*What you have to do:* What is needed is an exact reproduction of the lines in the records below, starting at the line with "bonus, these nutrients will aid in" and ending at the line with "Enable Review does", both included, and nothing else; pictures stay out.

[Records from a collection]
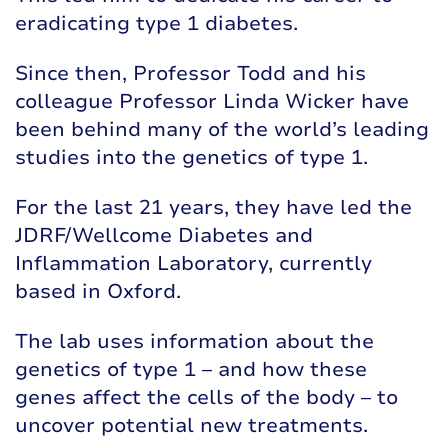
eradicating type 1 diabetes.
Since then, Professor Todd and his
colleague Professor Linda Wicker have
been behind many of the world’s leading
studies into the genetics of type 1.
For the last 21 years, they have led the
JDRF/Wellcome Diabetes and
Inflammation Laboratory, currently
based in Oxford.
The lab uses information about the
genetics of type 1 – and how these
genes affect the cells of the body – to
uncover potential new treatments.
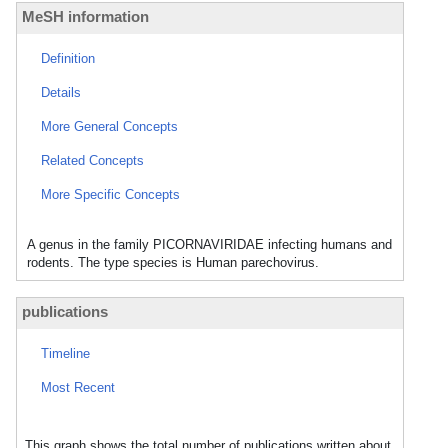
MeSH information
Definition
Details
More General Concepts
Related Concepts
More Specific Concepts
A genus in the family PICORNAVIRIDAE infecting humans and
rodents. The type species is Human parechovirus.
publications
Timeline
Most Recent
This graph shows the total number of publications written about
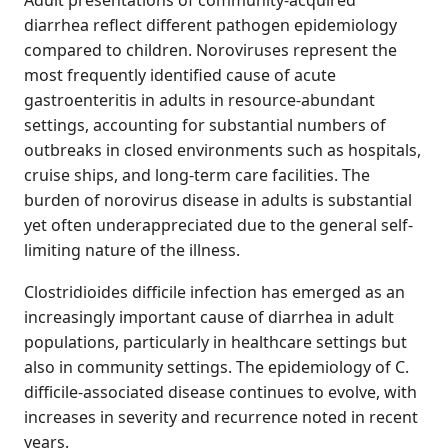
Adult presentations of community-acquired
diarrhea reflect different pathogen epidemiology
compared to children. Noroviruses represent the
most frequently identified cause of acute
gastroenteritis in adults in resource-abundant
settings, accounting for substantial numbers of
outbreaks in closed environments such as hospitals,
cruise ships, and long-term care facilities. The
burden of norovirus disease in adults is substantial
yet often underappreciated due to the general self-
limiting nature of the illness.
Clostridioides difficile infection has emerged as an
increasingly important cause of diarrhea in adult
populations, particularly in healthcare settings but
also in community settings. The epidemiology of C.
difficile-associated disease continues to evolve, with
increases in severity and recurrence noted in recent
years.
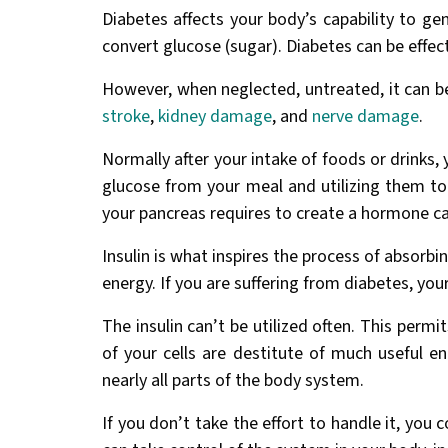
Diabetes affects your body’s capability to g
convert glucose (sugar). Diabetes can be effect
However, when neglected, untreated, it can b
stroke
,
kidney damage
, and
nerve damage
.
Normally after your intake of foods or drinks,
glucose from your meal and utilizing them to
your pancreas requires to create a hormone cal
Insulin is what inspires the process of absorbin
energy. If you are suffering from diabetes, your
The insulin can’t be utilized often. This perm
of your cells are destitute of much useful en
nearly all parts of the body system.
If you don’t take the effort to handle it, you 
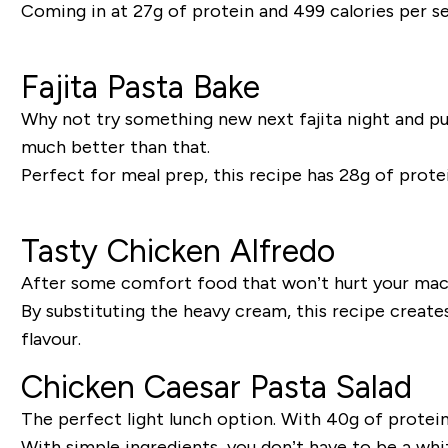
Coming in at 27g of protein and 499 calories per serv
Fajita Pasta Bake
Why not try something new next fajita night and put
much better than that.
Perfect for meal prep, this recipe has 28g of protei
Tasty Chicken Alfredo
After some comfort food that won’t hurt your macro
By substituting the heavy cream, this recipe create
flavour.
Chicken Caesar Pasta Salad
The perfect light lunch option. With 40g of protein p
With simple ingredients, you don’t have to be a whi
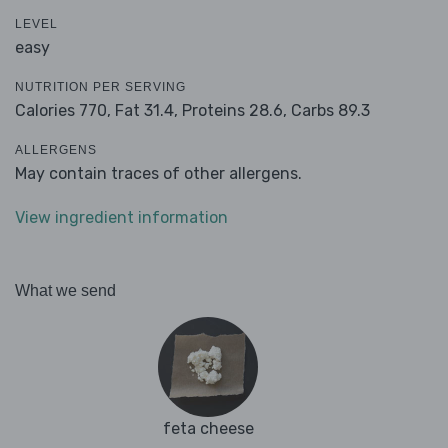
LEVEL
easy
NUTRITION PER SERVING
Calories 770,
Fat 31.4,
Proteins 28.6,
Carbs 89.3
ALLERGENS
May contain traces of other allergens.
View ingredient information
What we send
feta cheese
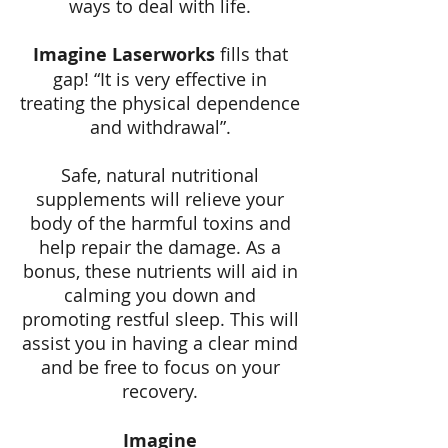
ways to deal with life.
Imagine Laserworks
fills that
gap! “It is very effective in
treating the physical dependence
and withdrawal”.
Safe, natural nutritional
supplements will relieve your
body of the harmful toxins and
help repair the damage. As a
bonus, these nutrients will aid in
calming you down and
promoting restful sleep. This will
assist you in having a clear mind
and be free to focus on your
recovery.
Imagine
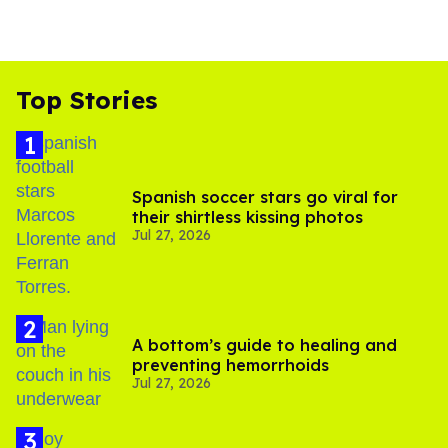
Top Stories
Spanish soccer stars go viral for
their shirtless kissing photos
Jul 27, 2026
A bottom’s guide to healing and
preventing hemorrhoids
Jul 27, 2026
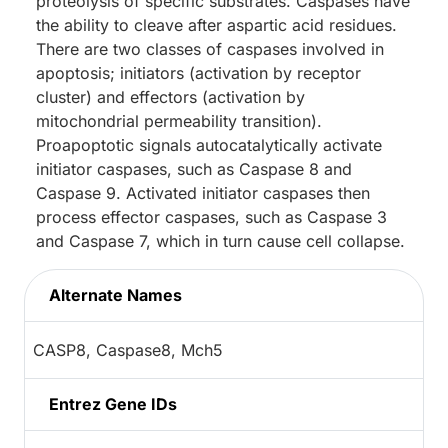
proteolysis of specific substrates. Caspases have
the ability to cleave after aspartic acid residues.
There are two classes of caspases involved in
apoptosis; initiators (activation by receptor
cluster) and effectors (activation by
mitochondrial permeability transition).
Proapoptotic signals autocatalytically activate
initiator caspases, such as Caspase 8 and
Caspase 9. Activated initiator caspases then
process effector caspases, such as Caspase 3
and Caspase 7, which in turn cause cell collapse.
Alternate Names
CASP8, Caspase8, Mch5
Entrez Gene IDs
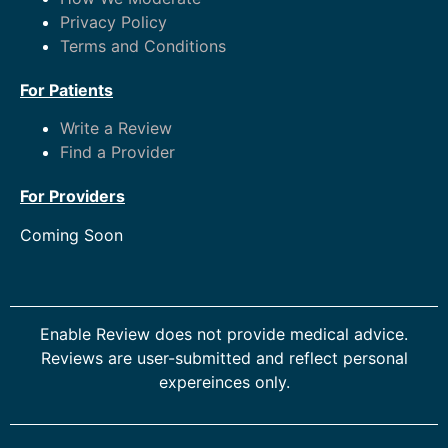
Privacy Policy
Terms and Conditions
For Patients
Write a Review
Find a Provider
For Providers
Coming Soon
Enable Review does not provide medical advice.
Reviews are user-submitted and reflect personal
expereinces only.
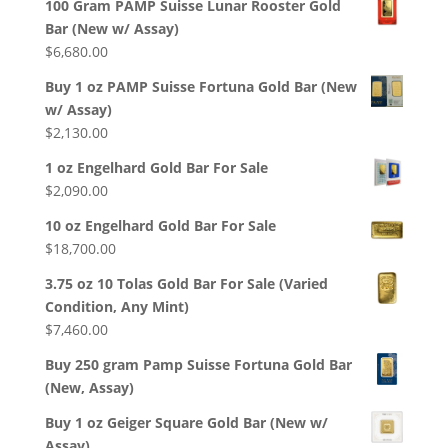
100 Gram PAMP Suisse Lunar Rooster Gold
Bar (New w/ Assay)
$
6,680.00
Buy 1 oz PAMP Suisse Fortuna Gold Bar (New
w/ Assay)
$
2,130.00
1 oz Engelhard Gold Bar For Sale
$
2,090.00
10 oz Engelhard Gold Bar For Sale
$
18,700.00
3.75 oz 10 Tolas Gold Bar For Sale (Varied
Condition, Any Mint)
$
7,460.00
Buy 250 gram Pamp Suisse Fortuna Gold Bar
(New, Assay)
Buy 1 oz Geiger Square Gold Bar (New w/
Assay)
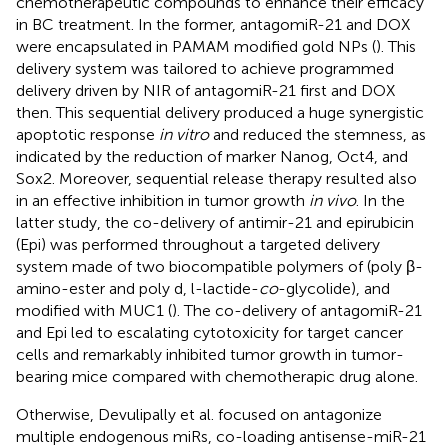
chemotherapeutic compounds to enhance their efficacy
in BC treatment. In the former, antagomiR-21 and DOX
were encapsulated in PAMAM modified gold NPs (
). This
delivery system was tailored to achieve programmed
delivery driven by NIR of antagomiR-21 first and DOX
then. This sequential delivery produced a huge synergistic
apoptotic response
in vitro
and reduced the stemness, as
indicated by the reduction of marker Nanog, Oct4, and
Sox2. Moreover, sequential release therapy resulted also
in an effective inhibition in tumor growth
in vivo
. In the
latter study, the co-delivery of antimir-21 and epirubicin
(Epi) was performed throughout a targeted delivery
system made of two biocompatible polymers of (poly β-
amino-ester and poly d, l-lactide-
co
-glycolide), and
modified with MUC1 (
). The co-delivery of antagomiR-21
and Epi led to escalating cytotoxicity for target cancer
cells and remarkably inhibited tumor growth in tumor-
bearing mice compared with chemotherapic drug alone.
Otherwise, Devulipally et al. focused on antagonize
multiple endogenous miRs, co-loading antisense-miR-21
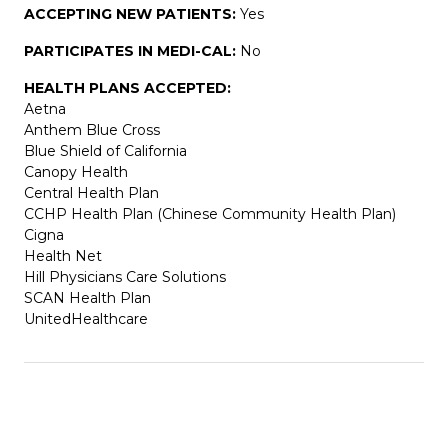
ACCEPTING NEW PATIENTS:
Yes
PARTICIPATES IN MEDI-CAL:
No
HEALTH PLANS ACCEPTED:
Aetna
Anthem Blue Cross
Blue Shield of California
Canopy Health
Central Health Plan
CCHP Health Plan (Chinese Community Health Plan)
Cigna
Health Net
Hill Physicians Care Solutions
SCAN Health Plan
UnitedHealthcare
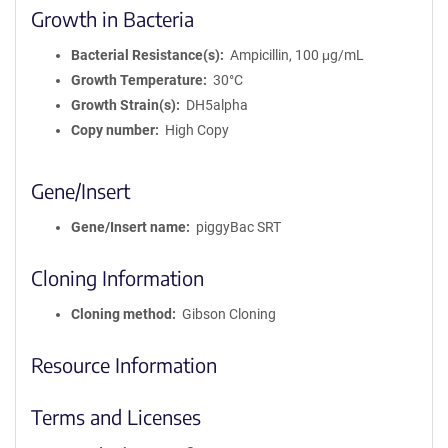
Growth in Bacteria
Bacterial Resistance(s)
Ampicillin, 100 μg/mL
Growth Temperature
30°C
Growth Strain(s)
DH5alpha
Copy number
High Copy
Gene/Insert
Gene/Insert name
piggyBac SRT
Cloning Information
Cloning method
Gibson Cloning
Resource Information
Terms and Licenses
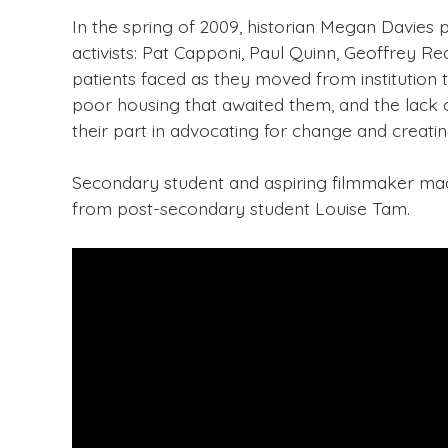
In the spring of 2009, historian Megan Davies 
activists: Pat Capponi, Paul Quinn, Geoffrey Re
patients faced as they moved from institution 
poor housing that awaited them, and the lack o
their part in advocating for change and creatin
Secondary student and aspiring filmmaker made 
from post-secondary student Louise Tam.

*Solution for this task:*
bonus, these nutrients will aid in
calming you down and
promoting restful sleep. This will
assist you in having a clear mind
and be free to focus on your
recovery.
Imagine
Top Stories
Spanish soccer stars go viral for
their shirtless kissing photos
Jul 27, 2026
A bottom’s guide to healing and
preventing hemorrhoids
Jul 27, 2026
proteolysis of specific substrates. Caspases have
the ability to cleave after aspartic acid residues.
There are two classes of caspases involved in
apoptosis; initiators (activation by receptor
cluster) and effectors (activation by
mitochondrial permeability transition).
Proapoptotic signals autocatalytically activate
initiator caspases, such as Caspase 8 and
Caspase 9. Activated initiator caspases then
process effector caspases, such as Caspase 3
and Caspase 7, which in turn cause cell collapse.
Alternate Names
CASP8, Caspase8, Mch5
Entrez Gene IDs
Privacy Policy
Terms and Conditions
For Patients
Write a Review
Find a Provider
For Providers
Coming Soon
Enable Review does not provide medical advice.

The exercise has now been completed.